• Supplied material:
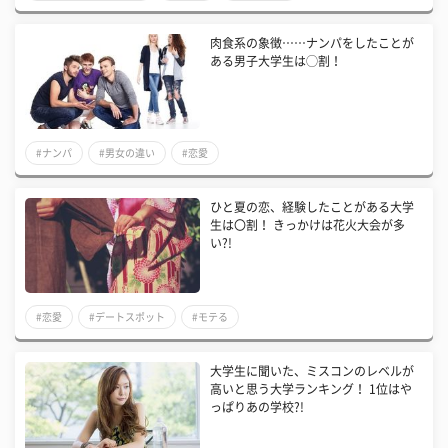
肉食系の象徴……ナンパをしたことが
ある男子大学生は◯割！
#ナンパ
#男女の違い
#恋愛
​ひと夏の恋、経験したことがある大学
生は〇割！ きっかけは花火大会が多
い?!
#恋愛
#デートスポット
#モテる
大学生に聞いた、ミスコンのレベルが
高いと思う大学ランキング！ 1位はや
っぱりあの学校?!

• Work request: Each line from the one containing "生は〇割！ きっかけは花火大会が多" to the final line above should be written out exactly; please omit the others.

• Response for this exercise:
生は〇割！ きっかけは花火大会が多
い?!
#恋愛
#デートスポット
#モテる
大学生に聞いた、ミスコンのレベルが
高いと思う大学ランキング！ 1位はや
っぱりあの学校?!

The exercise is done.